The table below[2] highlights antibody-saporin conjugates approved by the FDA for Phase I/II clinical trials in humans. The therapeutics listed below were administered intravenously and imply what the FDA accepted as non-toxic levels of saporin-based conjugates in these studies.
Looking more closely at the study by French et al.,[3] several milligrams of antibody conjugate were repeatedly injected into human patients under a FDA regulated clinical trial and peak serum levels tested, demonstrating rapid clearing of saporin from the system.

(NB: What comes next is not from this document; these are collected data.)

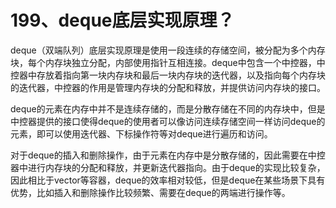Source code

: # 199、deque底层实现原理？

deque（双端队列）底层实现原理是使用一段连续的存储空间，被分配为多个内存块，每个内存块独立分配，内部使用指针互相连接。deque中包含一个中控器，中控器中存放着指向第一块内存块和最后一块内存块的迭代器，以及指向每个内存块的迭代器，中控器的作用是管理内存块的分配和释放，并提供访问内存块的接口。

deque的元素在内存中并不是连续存储的，而是分散存储在不同的内存块中，但是中控器提供的接口使得deque的使用者可以像访问连续存储空间一样访问deque的元素，即可以使用迭代器、下标操作符等对deque进行遍历和访问。

 对于deque的插入和删除操作，由于元素在内存中是分散存储的，因此需要在中控器中进行内存块的分配和释放，并更新迭代器指向。由于deque的实现比较复杂，因此相比于vector等容器，deque的效率相对较低，但是deque在某些场景下具有优势，比如插入和删除操作比较频繁、需要在deque的两端进行操作等。
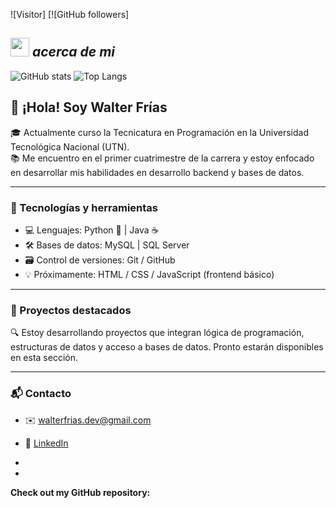 
![Visitor] [![GitHub followers]
<!--
**Bhargavi-hash/Bhargavi-hash** is a ✨ _special_ ✨ repository because its `README.md` (this file) appears on your GitHub profile.
-->


## <img src="https://media.giphy.com/media/ObNTw8Uzwy6KQ/giphy.gif" width="30px">&nbsp;***acerca de mi***
![GitHub stats](https://github-readme-stats.vercel.app/api?username=Wally-ux&show_icons=true&theme=radical)
![Top Langs](https://github-readme-stats.vercel.app/api/top-langs/?username=Wally-ux&layout=compact)

## 👋 ¡Hola! Soy Walter Frías

🎓 Actualmente curso la Tecnicatura en Programación en la Universidad Tecnológica Nacional (UTN).  
📚 Me encuentro en el primer cuatrimestre de la carrera y estoy enfocado en desarrollar mis habilidades en desarrollo backend y bases de datos.

---

### 🧠 Tecnologías y herramientas
- 💻 Lenguajes: Python 🐍 | Java ☕
- 🛠️ Bases de datos: MySQL | SQL Server
- 🗃️ Control de versiones: Git / GitHub
- 💡 Próximamente: HTML / CSS / JavaScript (frontend básico)

---

### 📌 Proyectos destacados
🔍 Estoy desarrollando proyectos que integran lógica de programación, estructuras de datos y acceso a bases de datos. Pronto estarán disponibles en esta sección.

---

### 📬 Contacto
- ✉️ walterfrias.dev@gmail.com
- 💼 [LinkedIn](https://linkedin.com/in/walterfrias)



- 


- 
__Check out my GitHub repository:__

<div>
<!--
**Wally-ux/Wally-ux** is a ✨ _special_ ✨ repository because its `README.md` (this file) appears on your GitHub profile.

Here are some ideas to get you started:

- 🔭 I’m currently working on ...
- 🌱 I’m currently learning ...
- 👯 I’m looking to collaborate on ...
- 🤔 I’m looking for help with ...
- 💬 Ask me about ...
- 📫 How to reach me: ...
- 😄 Pronouns: ...
- ⚡ Fun fact: ...
-->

As a company that specializes in Saporin, our two-plus decades of experience working with the protein in research, preclinical, and clinical environments has taught us that with minimal standard laboratory precautions users are not at any real risk of toxic effects. Even our CSO, after 30+ years of working with Saporin exhibits undetectable levels of Saporin antibodies in his blood!
Pergolizzi J, Gharibo C, Ho K (2015) Treatment considerations for cancer pain: A global perspective. Pain Pract 15:778-792. doi: 10.1111/papr.12253
Summary: This review discusses the treatment of cancer pain, addressing various aspects of the overall picture, such as early pain treatment to reduce central sensitization and chronic pain, pain assessment tools, and guidelines for treating specific populations of patients. Some of the current tools for pain management are discussed, including SP-SAP, which is currently in clinical trials as a cancer pain therapeutic.

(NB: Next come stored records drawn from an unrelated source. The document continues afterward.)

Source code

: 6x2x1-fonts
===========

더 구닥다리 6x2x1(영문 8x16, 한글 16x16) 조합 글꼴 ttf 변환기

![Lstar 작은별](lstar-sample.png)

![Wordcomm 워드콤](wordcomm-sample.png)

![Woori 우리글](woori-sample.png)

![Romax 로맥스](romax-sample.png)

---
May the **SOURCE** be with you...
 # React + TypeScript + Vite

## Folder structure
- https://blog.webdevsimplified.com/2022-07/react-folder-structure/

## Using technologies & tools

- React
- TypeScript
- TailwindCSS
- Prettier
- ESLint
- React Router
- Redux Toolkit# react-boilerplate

Frankel AE, Nymeyer H, Lappi DA, Higgins D, Ahn C, Noe C (2014) Preliminary results from a phase I study of substance P-saporin in terminal cancer patients with intractable pain. Journal of Clinical Oncology 32:191. doi: 10.1200/jco.2014.32.31_suppl.191
Summary: Existing pain therapies are insufficient to control cancer pain in 10-15% of patients. Substance P (SP) and its receptor, neurokinin-1 (NK-1r) have been determined to play a major role in spinal transmission of chronic pain. Animal studies have demonstrated that disruption of the NK-1r pathway alleviates chronic pain caused by a variety of stimuli. The authors are conducting a Phase I clinical trial in humans (NCT02036281) assessing the ability of SP-SAP (Cat. #IT-07) to treat intractable chronic pain due to cancer. Patients have received intrathecal injections of 1, 2, or 4 µg of SP-SAP with no evidence of toxicity or neurological or cardiac abnormalities. Doses will escalate up to 90 µg.

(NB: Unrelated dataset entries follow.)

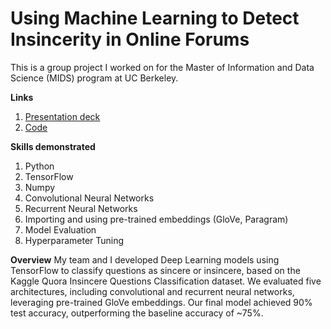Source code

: # Using Machine Learning to Detect Insincerity in Online Forums
This is a group project I worked on for the Master of Information and Data Science (MIDS) program at UC Berkeley.

**Links**
1. [Presentation deck](https://github.com/jonathanhorx/portfolio/blob/main/Using%20Machine%20Learning%20to%20Detect%20Insincerity%20in%20Online%20Forums/207%20Final%20Presentation%20-%20Section%203%20-%20Jonathan%2C%20Marisa%2C%20Dylan.pdf)
2. [Code](https://github.com/jonathanhorx/portfolio/blob/main/Using%20Machine%20Learning%20to%20Detect%20Insincerity%20in%20Online%20Forums/final_project.ipynb)


**Skills demonstrated**
1. Python
2. TensorFlow
3. Numpy
4. Convolutional Neural Networks
5. Recurrent Neural Networks
6. Importing and using pre-trained embeddings (GloVe, Paragram)
7. Model Evaluation
8. Hyperparameter Tuning


**Overview**
My team and I developed Deep Learning models using TensorFlow to classify questions as sincere or insincere, based on the Kaggle Quora Insincere Questions Classification dataset. We evaluated five architectures, including convolutional and recurrent neural networks, leveraging pre-trained GloVe embeddings. Our final model achieved 90% test accuracy, outperforming the baseline accuracy of ~75%.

Q: How long does it take to see the cell death occurring from the use of targeted toxins using saporin? Is there a time course of hours or days?
A: The figure below illustrates the time course of cell death very effectively. Internalization and cytotoxicity of SP-SAP in primary cultures of neonatal spinal cord neurons. Confocal image of neurons where the Substance P receptor; NK1R (SPR) immunofluorescence (A, C, D) appears red, areas of concentrated SPR immunofluorescence appear yellow. (A, C, and D) SPR immunofluorescence in neurons 2 hours, 1 day, and 4 days, respectively, after treatment with SP-SAP. (B) Confocal image showing SAP immunofluorescence (yellow) 2 hours after SP-SAP treatment.
These images were projected from 14 optical sections acquired at 0.8-mm intervals with a 603 lens. Bar, 25 mm.
It is recommended that you wait for two weeks to allow for all debris to be cleared and the animal to regain normal eating and sleeping habits.